*** Begin section ***

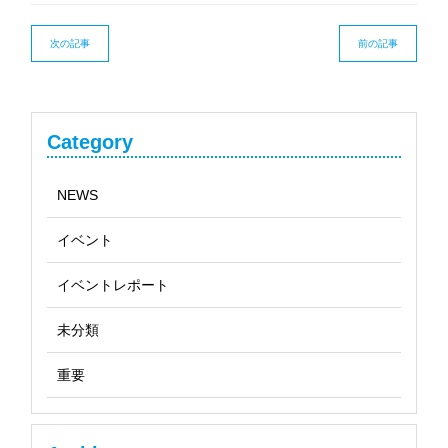
次の記事
前の記事
Category
NEWS
イベント
イベントレポート
未分類
重要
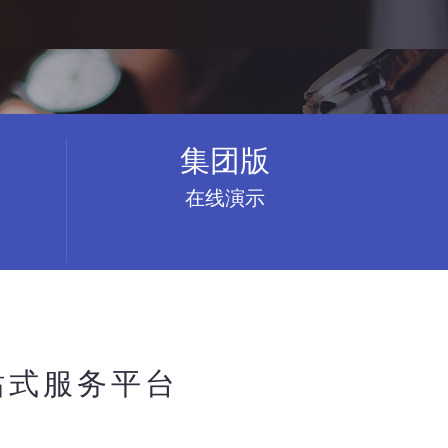
集团版
在线演示
站式服务平台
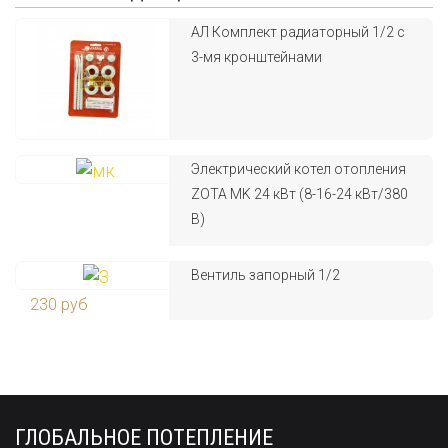
АЛ Комплект радиаторный 1/2 с
3-мя кронштейнами
Электрический котел отопления
ZOTA MK 24 кВт (8-16-24 кВт/380
В)
Вентиль запорный 1/2
230 руб
ГЛОБАЛЬНОЕ ПОТЕПЛЕНИЕ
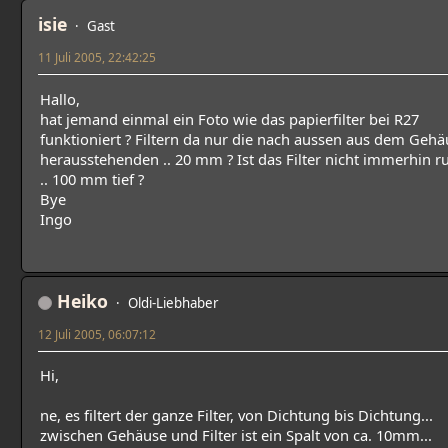
isie
Gast
11 Juli 2005, 22:42:25
Hallo,
hat jemand einmal ein Foto wie das papierfilter bei R27
funktioniert ? Filtern da nur die nach aussen aus dem Gehä
herausstehenden .. 20 mm ? Ist das Filter nicht immerhin r
.. 100 mm tief ?
Bye
Ingo
Heiko
Oldi-Liebhaber
12 Juli 2005, 06:07:12
Hi,
ne, es filtert der ganze Filter, von Dichtung bis Dichtung...
zwischen Gehäuse und Filter ist ein Spalt von ca. 10mm...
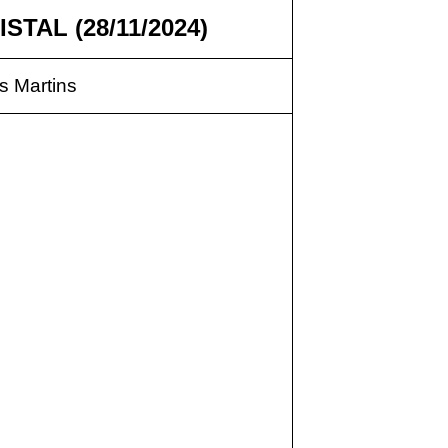
STAL (28
/11/2024)
 Martins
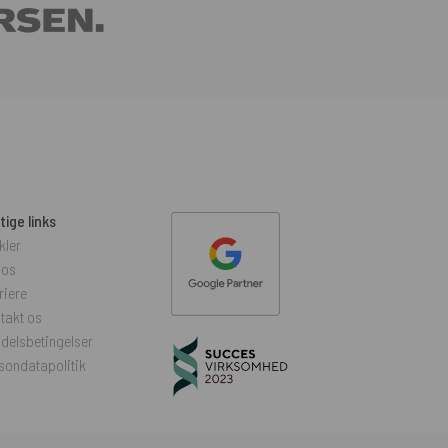
tige links
kler
 os
riere
takt os
delsbetingelser
sondatapolitik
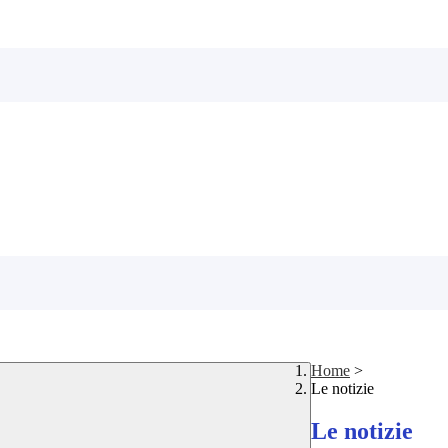
Home
>
Le notizie
Le notizie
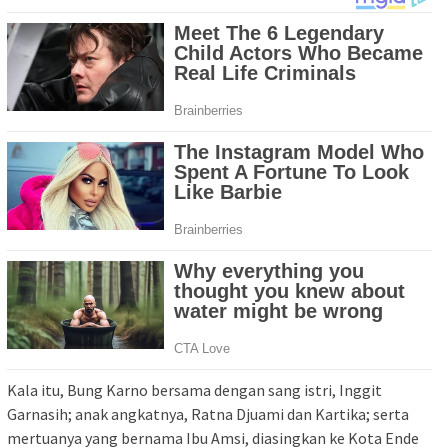
Kala itu, Bung Karno bersama dengan sang istri, Inggit
Garnasih; anak angkatnya, Ratna Djuami dan Kartika; serta
mertuanya yang bernama Ibu Amsi, diasingkan ke Kota Ende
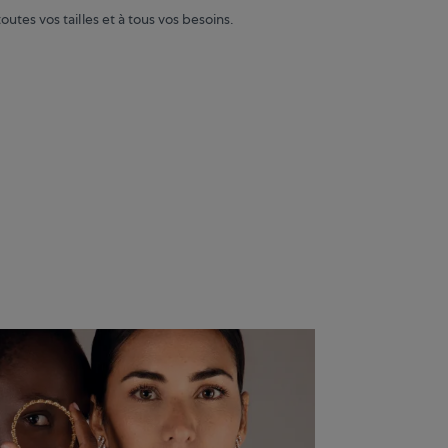
outes vos tailles et à tous vos besoins.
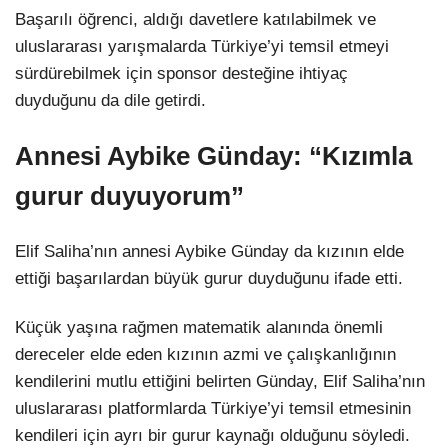
Başarılı öğrenci, aldığı davetlere katılabilmek ve
uluslararası yarışmalarda Türkiye’yi temsil etmeyi
sürdürebilmek için sponsor desteğine ihtiyaç
duyduğunu da dile getirdi.
Annesi Aybike Günday: “Kızımla
gurur duyuyorum”
Elif Saliha’nın annesi Aybike Günday da kızının elde
ettiği başarılardan büyük gurur duyduğunu ifade etti.
Küçük yaşına rağmen matematik alanında önemli
dereceler elde eden kızının azmi ve çalışkanlığının
kendilerini mutlu ettiğini belirten Günday, Elif Saliha’nın
uluslararası platformlarda Türkiye’yi temsil etmesinin
kendileri için ayrı bir gurur kaynağı olduğunu söyledi.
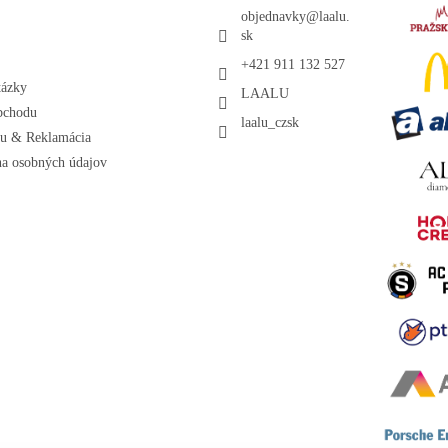
objednavky
@
laalu.
sk
+421 911 132 527
tázky
LAALU
bchodu
laalu_czsk
ru & Reklamácia
a osobných údajov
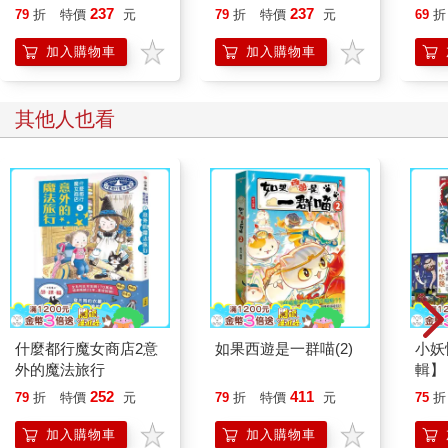
237
237
79
折
特價
元
79
折
特價
元
69
折
加入購物車
加入購物車
其他人也看
什麼都行魔女商店2意
如果西遊是一群喵(2)
小妖
外的魔法旅行
輯】
市、
252
411
79
折
特價
元
79
折
特價
元
75
折
冊)
加入購物車
加入購物車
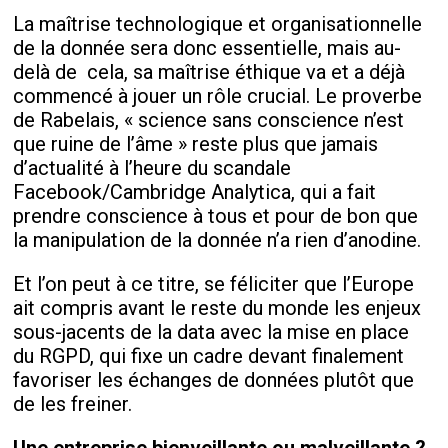
La maîtrise technologique et organisationnelle
de la donnée sera donc essentielle, mais au-
delà de cela, sa maîtrise éthique va et a déjà
commencé à jouer un rôle crucial. Le proverbe
de Rabelais, « science sans conscience n’est
que ruine de l’âme » reste plus que jamais
d’actualité à l’heure du scandale
Facebook/Cambridge Analytica, qui a fait
prendre conscience à tous et pour de bon que
la manipulation de la donnée n’a rien d’anodine.
Et l’on peut à ce titre, se féliciter que l’Europe
ait compris avant le reste du monde les enjeux
sous-jacents de la data avec la mise en place
du RGPD, qui fixe un cadre devant finalement
favoriser les échanges de données plutôt que
de les freiner.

*** End section ***

PROMPT – Whenever the word "için" shows up in a line above, copy that line.

YOUR SOLUTION –
sürdürebilmek için sponsor desteğine ihtiyaç
kendileri için ayrı bir gurur kaynağı olduğunu söyledi.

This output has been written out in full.